The result is the band’s latest release Perpetual Motion Machines (Music for a Film). Listening to their score-like assumption, you feel as if you’re walking through the illustration and pictures that Bourdier envisioned throughout his structure. It’s almost like something straight out of either the adult-illustrated fantasy magazine Heavy Metal, or Alejandro Jordowosky’s surreal masterpieces El Topo and The Holy Mountain.
When you hear a title like Perpetual Motion Machines, it sounds like a cult classic 1970s flick that is perfect for a Friday and Saturday evening at Midnight showings. The music itself has a beautiful, gentle, surreal, and spiritual guidance the duo has brought to the table. And once the music kicks in, you know you’re in for this IMAX adventure that’s waiting for you.
From the Kraftwerk turned David Bowie-like approach from the Autobahn and Low-era texture of ‘Intermission 4’ to a walk in a desert-like ghost town with a pin dropping momentum throughout the ‘Stone Faces’ coming upon you, it becomes a reflection of looking back through the past and present, and seeing what the future lays ahead for you.
It suddenly becomes a booming post-punk late ‘70s, early ‘80s approach in the last minute of the piece as they vision what the 25th century will be in the years to come before delving into a mournful sermon for the ‘Unearth’ to begin inside an abandoned church to bid the last rite to their loved ones.
The opening 3/4-time signature of the accordion doing a dance celebrating the ‘Waltz of the Dead’ brings to mind Edgar Bischoff’s accordion score he did for Jodorowsky’s short film in France originally released in 1957 entitled La cravate (The Transposed Heads).
Durga McBroom lends in her angelic, soulful voice to the forefront by closing out the album with the ascending wonders of ‘Being’. It uses the Bowie approach once more, channeling the arrangements of ‘V2 Schneider’ from the Heroes album.
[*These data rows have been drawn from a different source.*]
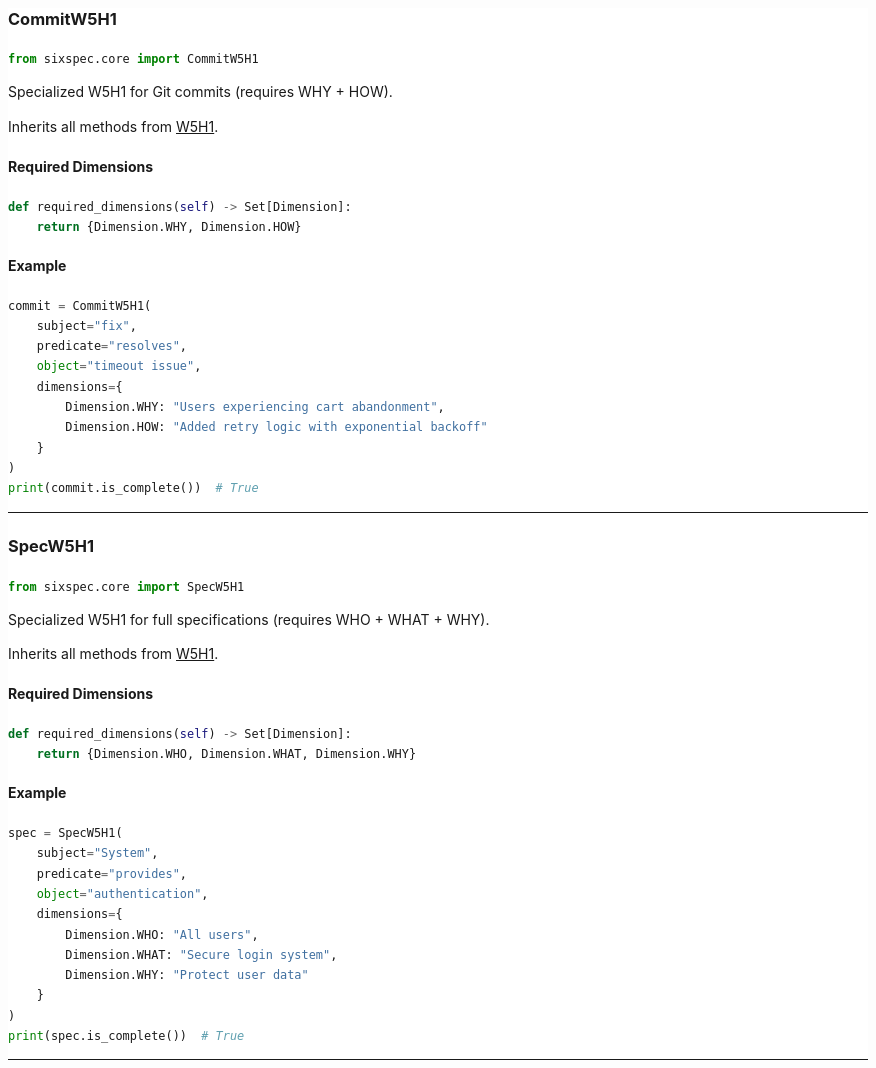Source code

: 
### CommitW5H1

```python
from sixspec.core import CommitW5H1
```

Specialized W5H1 for Git commits (requires WHY + HOW).

Inherits all methods from [W5H1](#w5h1).

#### Required Dimensions

```python
def required_dimensions(self) -> Set[Dimension]:
    return {Dimension.WHY, Dimension.HOW}
```

#### Example

```python
commit = CommitW5H1(
    subject="fix",
    predicate="resolves",
    object="timeout issue",
    dimensions={
        Dimension.WHY: "Users experiencing cart abandonment",
        Dimension.HOW: "Added retry logic with exponential backoff"
    }
)
print(commit.is_complete())  # True
```

---

### SpecW5H1

```python
from sixspec.core import SpecW5H1
```

Specialized W5H1 for full specifications (requires WHO + WHAT + WHY).

Inherits all methods from [W5H1](#w5h1).

#### Required Dimensions

```python
def required_dimensions(self) -> Set[Dimension]:
    return {Dimension.WHO, Dimension.WHAT, Dimension.WHY}
```

#### Example

```python
spec = SpecW5H1(
    subject="System",
    predicate="provides",
    object="authentication",
    dimensions={
        Dimension.WHO: "All users",
        Dimension.WHAT: "Secure login system",
        Dimension.WHY: "Protect user data"
    }
)
print(spec.is_complete())  # True
```

---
Its always a good sign when the duo channels the Berlin-era of Bowie’s three albums in the late ‘70s and bits of the Krautrock genre thrown into the mix where they vision themselves recording this track in ’79 to ’80, getting the new wave genre into a standstill. Not to mention a nod to the Alan Parsons Project’s ‘Sirius’ thrown in the mix.
A perfect imaginative movie inside your head that gets better and better to see what the duo will think of next. And it’s the journey that prepares us even more repeatable viewings to see what clues and mysteries that left in store for audiences to go see again and again.